Monday, April 29, 2013

A Simple Homemade Burger

From top to bottom:

Split bakery bun top
With inner hollowed out, toasted
A smear of Dijon mustard
Iceberg lettuce
Baked portobello mushroom
Grilled zucchini lengths
Slices of tomato
Plum and tamarillo chutney
(Lovely with rosemary, below)
Melted cheddar cheese on
A 100% homemade beef pattie
(No egg or breadcrumbs necessary)
Seasoned with lots of salt and pepper,
Dijon mustard and chopped fresh rosemary,
Tomato sauce spread over a
Split bakery bun bottom
Inner removed, toasted
With a side of oven-baked kumara fries,
seasoned with salt and pepper.

Wednesday, April 24, 2013

Cooking on the Cuff

April has been a busy month.  Road trips, camping, canoeing, sightseeing, multiple deadlines at work and a friend's wedding have left little energy else for anything other than just enjoying those moments.  I've had less time than I'd like for writing but plenty for thinking.  Much time driving in the car, or sitting in a canoe, was spent in comfortable silence with my boyfriend as he thought about the things he saw from his seat, amongst other things, while I happily got lost in thought about food.  From devising what we were going to eat for our next meal to what I'd like to write about here.

The Whanganui River

Breakfast at Whangaparoa Bay, SH35 (The Pacific Coast Highway)

For example, I got to thinking: one of my favourite things about these weekends away was definitely cooking on the cuff. Without all the tools and ingredients available at home, and only the selected items that I'd deemed useful enough to bring along.  After previous camping trips, we had a list of things that we knew we would need: a good knife, pan, mandoline, tongs, can opener, oil, salt and black peppercorns (ground with two flat stones found somewhere in the South Island). Chickpea flour was also on the list this time.  Being off the grid for some of those weekends required forward-thinking when it came to what we would want to eat; and what we would want to eat would have to work with that set of tools and little refrigeration, if any.

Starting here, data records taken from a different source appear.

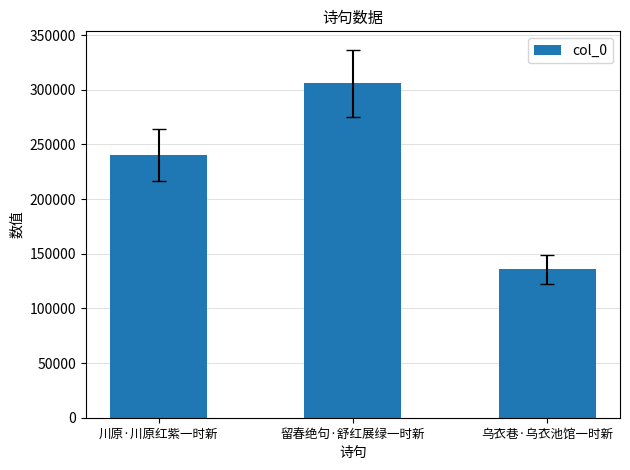

What is the change in value from 川原·川原红紫一时新 to 乌衣巷·乌衣池馆一时新?

-104424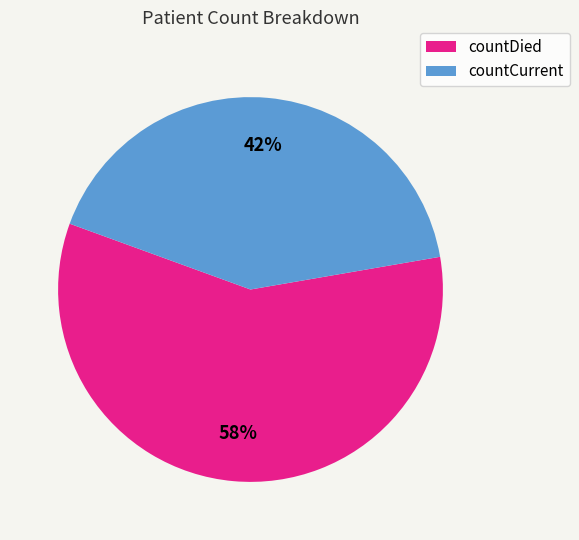

To the nearest percent, what is the average slice percentage?

50%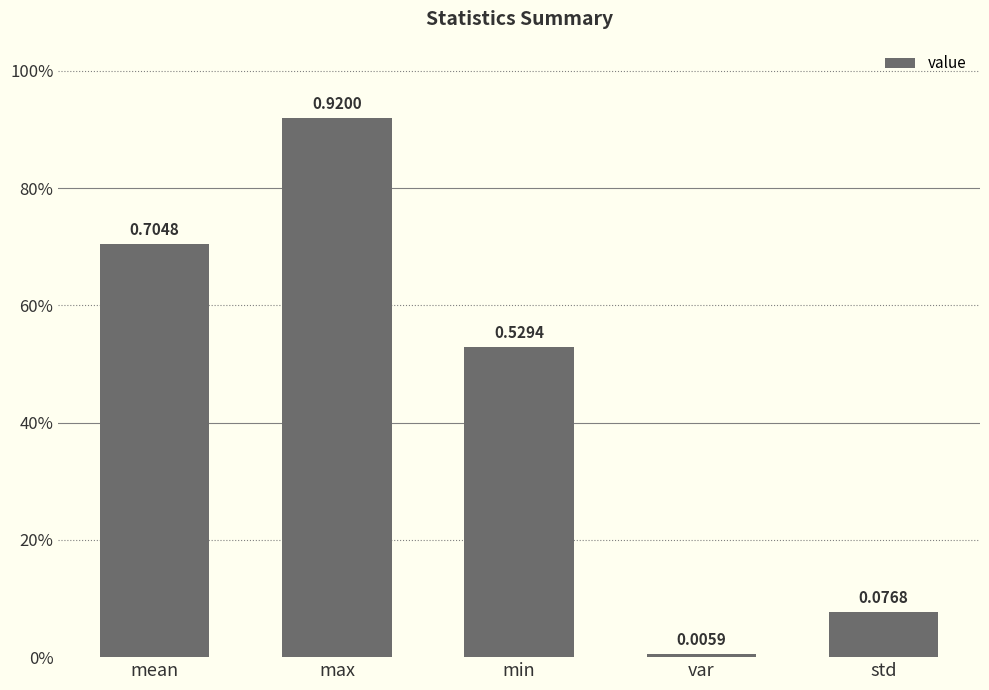

Which has a higher value, std or mean?

mean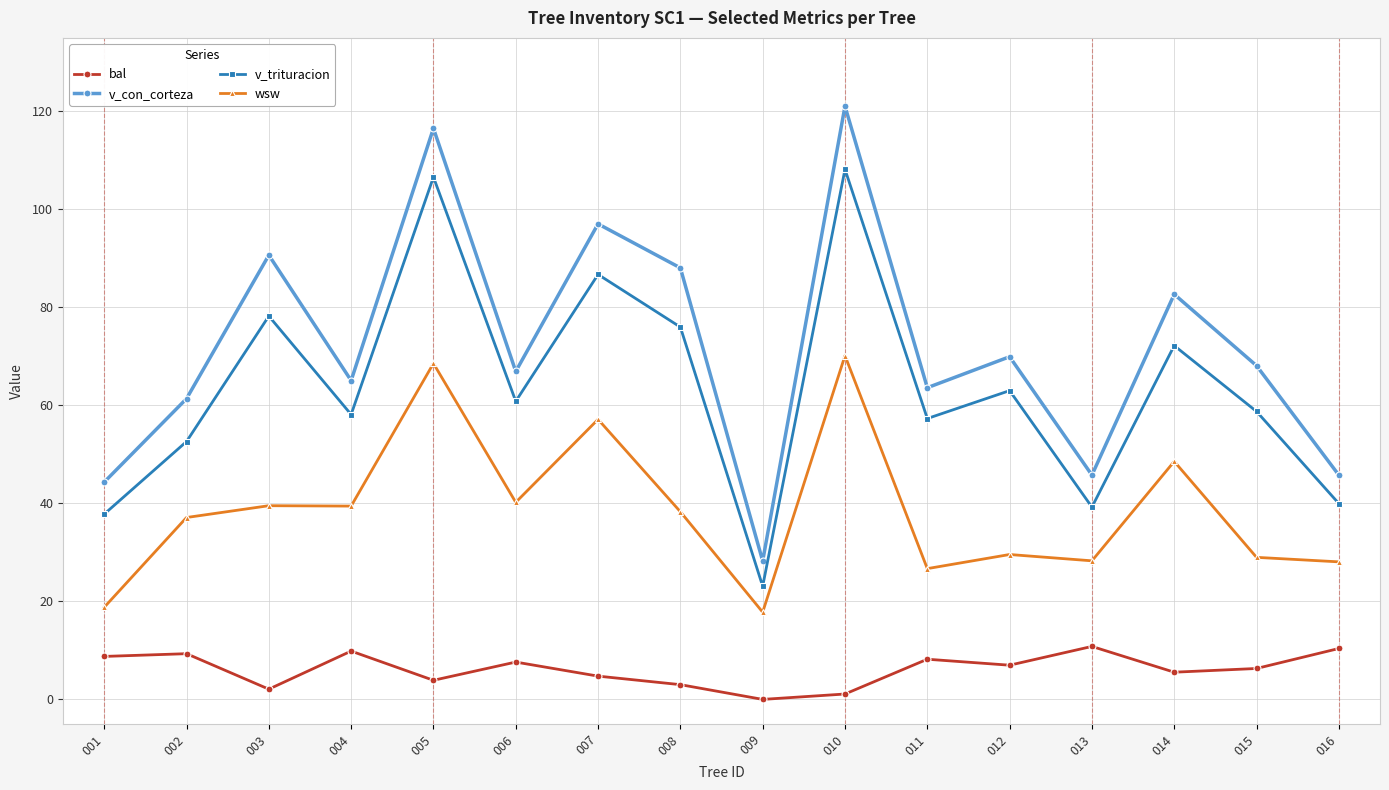

Between 014 and 015, which series saw the biggest shift?

wsw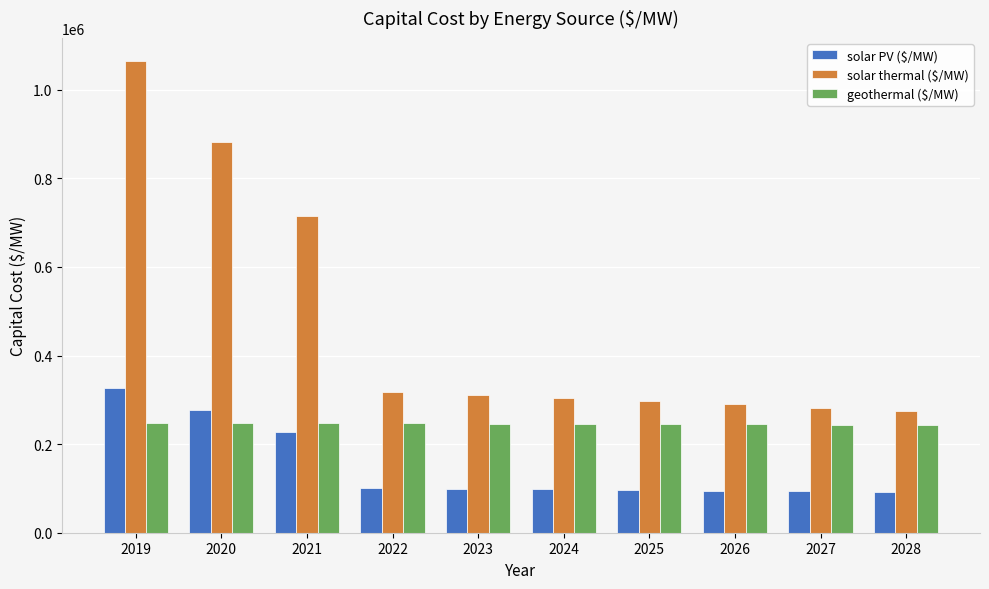

What is the value of the geothermal ($/MW) bar at the 10th from the left?

243301.5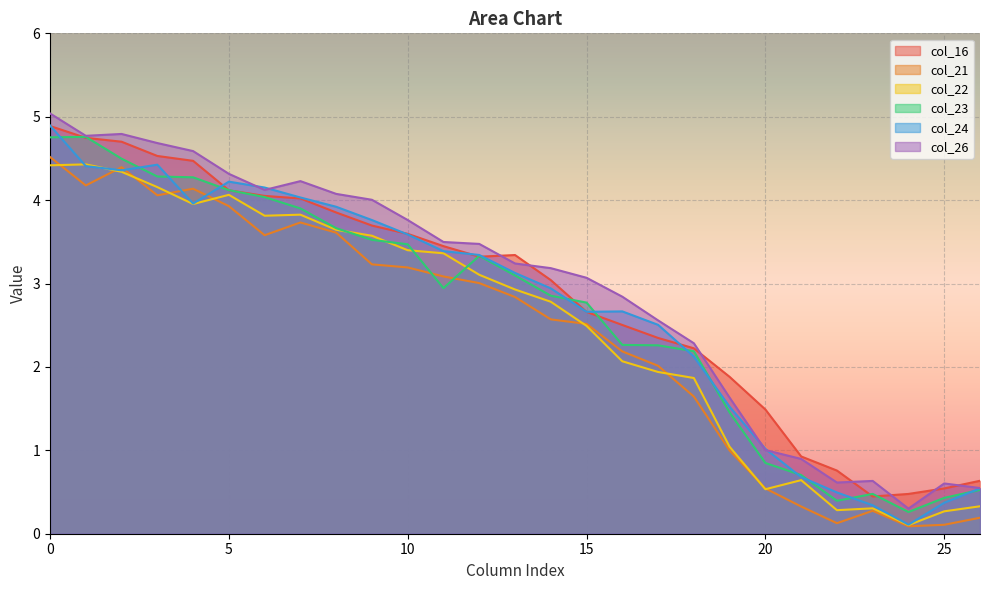

Where is the first local minimum for col_16?

12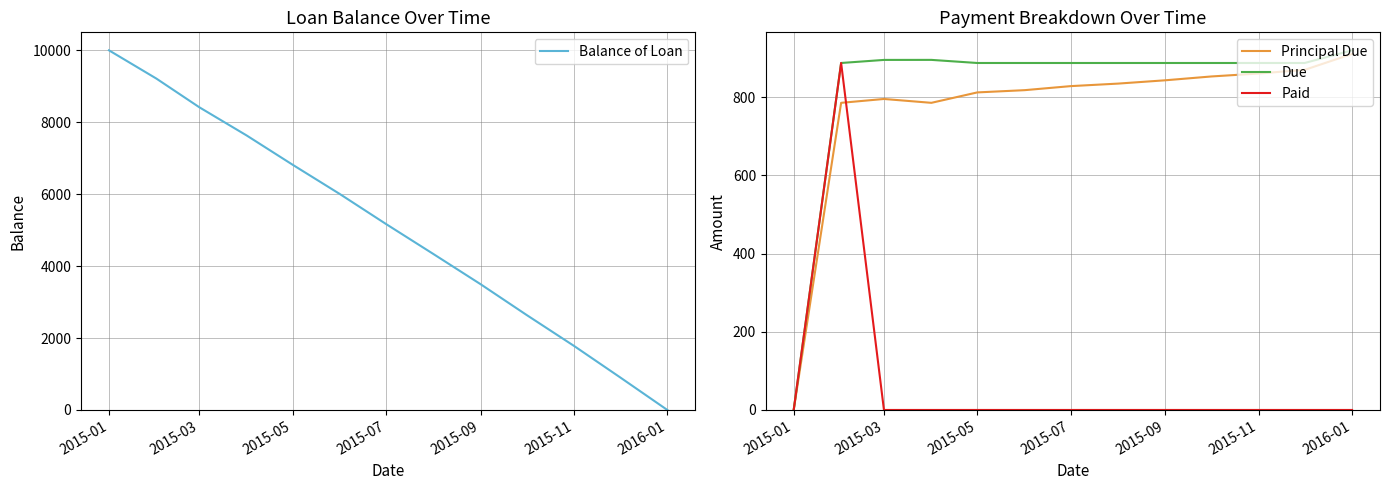

Where is Balance of Loan nearest to the value 5000?

2015-07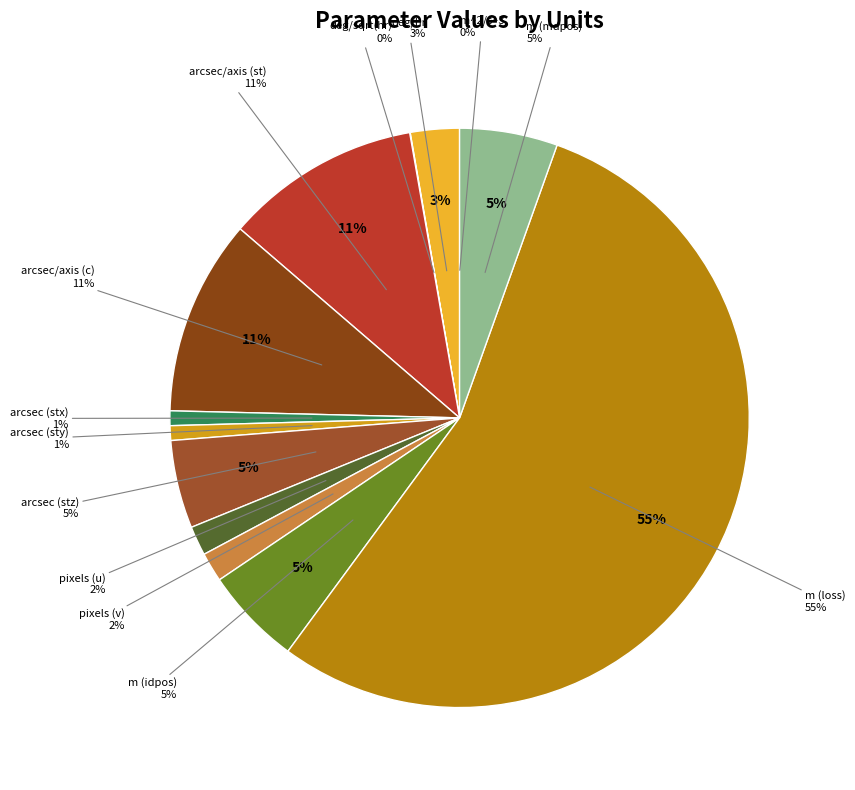

Which slice is the smallest?

m^2/s^3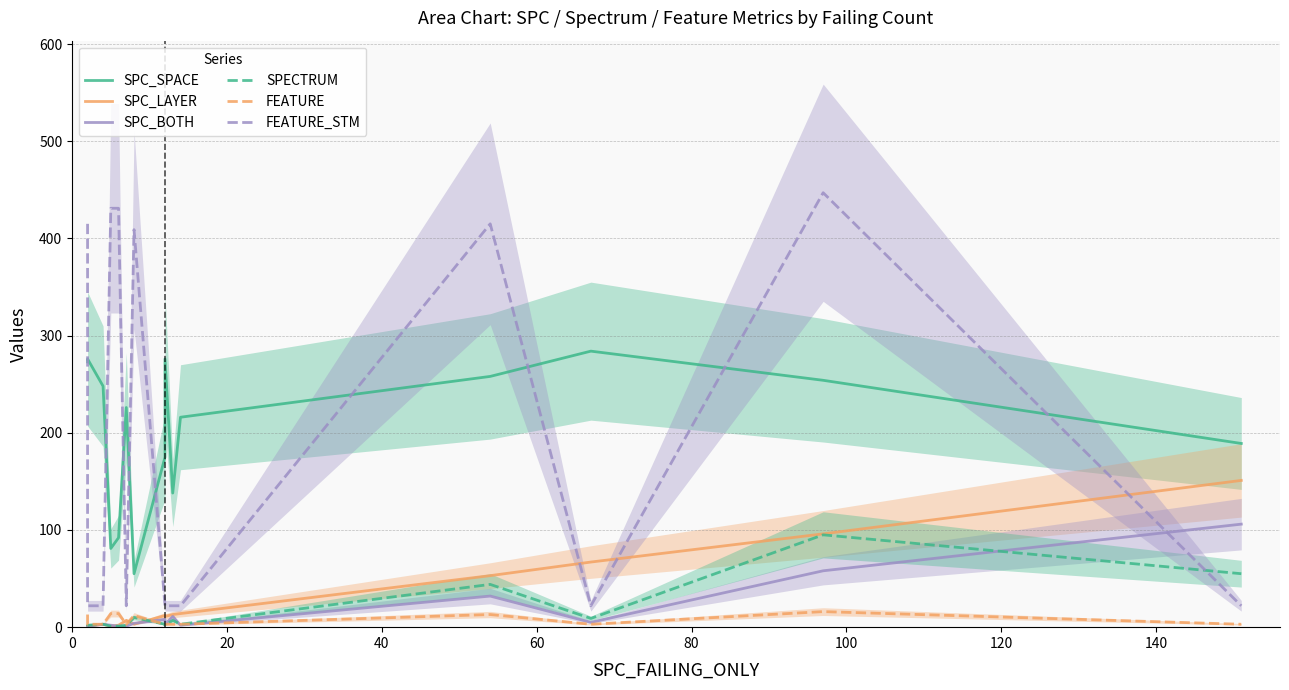

Count the number of categories in the chart.

15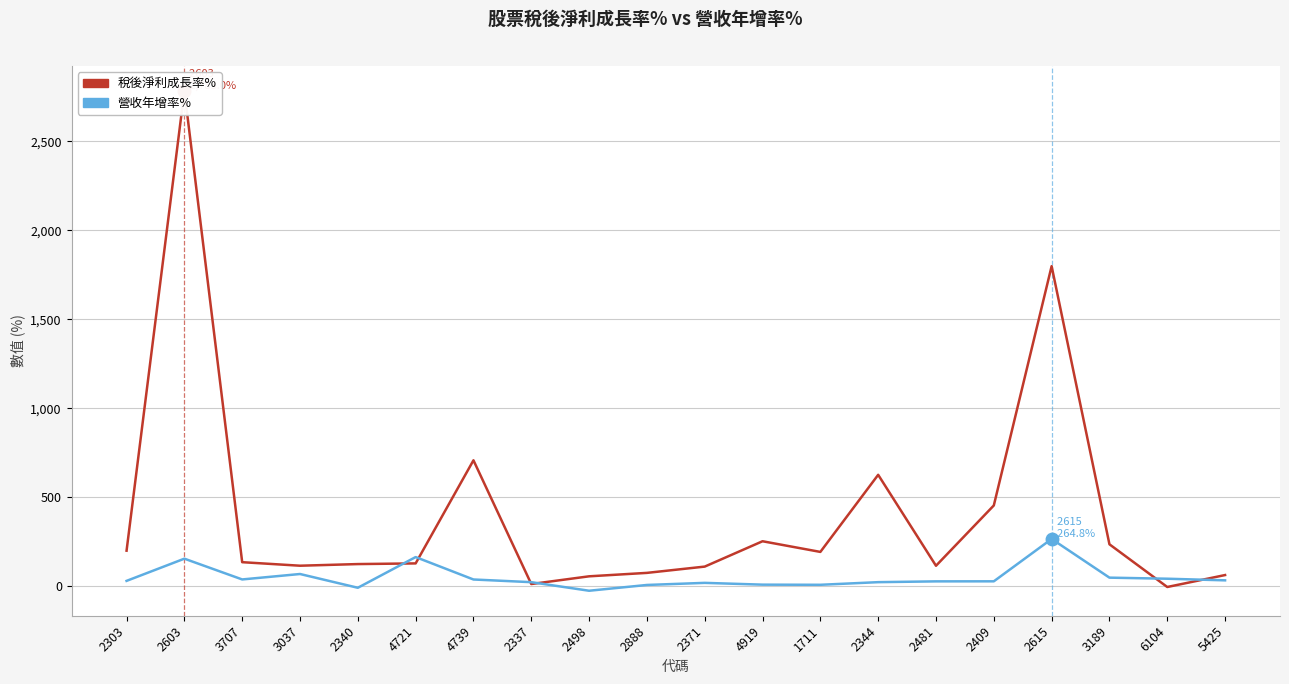

At which category does the chart reach its peak across all series?

2603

After all that, the meals of greatest success were: 
  • Zucchini fritters; then,
  • Zucchini fritter, carrot and peanut butter sandwiches;
  • Beetroot, chickpea and feta salad (with Steak);
  • 2 Bean and Beef Nachos; and,
  • Spaghetti Carbonara  

Dinner at Sponge Bay, Gisborne

So simple and relatively quick, I was proud to prepare these meals even if there was no-one to share it with other than ourselves.  Cooking away from home need not be limited to instant-anythings.  (However if it's instant noodles, with an egg stirred through towards the end of cooking, I could be okay with that.)

Thursday, April 18, 2013

Kedgeree: my kind of breakfast

I've never been into cereal or jams.  On a rare occasion, I'll crave sweet crepes topped with lemon juice and sugar, or cinnamon-crusted french toast served with fresh berries, maple syrup and a dusting of icing sugar.  Sometimes I'll even yearn for a glazed apricot danish, one complete with a smooth custard filling perfectly complementing the tartness of the fruit and light crispiness of the pastry.  For the other 362 days out of the year, however, I want savoury.

Photo from

While I enjoy the traditional, like an omelette with mushrooms, cheese and fresh herbs within or a full Irish breakfast with both black and white puddings, I most desire a non-western style breakfast.  Dishes like Huevos Rancheros (eggs served with refried beans on fresh corn tortillas and ample salsa atop, lime on the side); Nasi Lemak (Malaysia's national dish composed of steamed rice cooked in coconut milk, fried anchovies, slices of cucumber, roasted peanuts, sambal and a sliced boiled egg with the addition of rendang as a post-breakfast variation); or the simple Spanish 'pan con tomate' (toasted bread rubbed with garlic and tomato, drizzled in good olive oil and a pinch of sea salt): these are the types of morning meals that excite me most, the ones that make me pause and think, smiling, "this is so good!"

Another such breakfast is kedgeree.  A dish I've been wanting to make for awhile now, a visit to the brilliant Nikau Cafe on Friday for lunch gave me an extra push of inspiration.  Nikau has long been renowned for their kedgeree and I am sure at least half of their customers must order this at least every second visit.   They even sell their recipe as a lovely teatowel.  Like most things though, and especially food, there are many variations of the basic idea.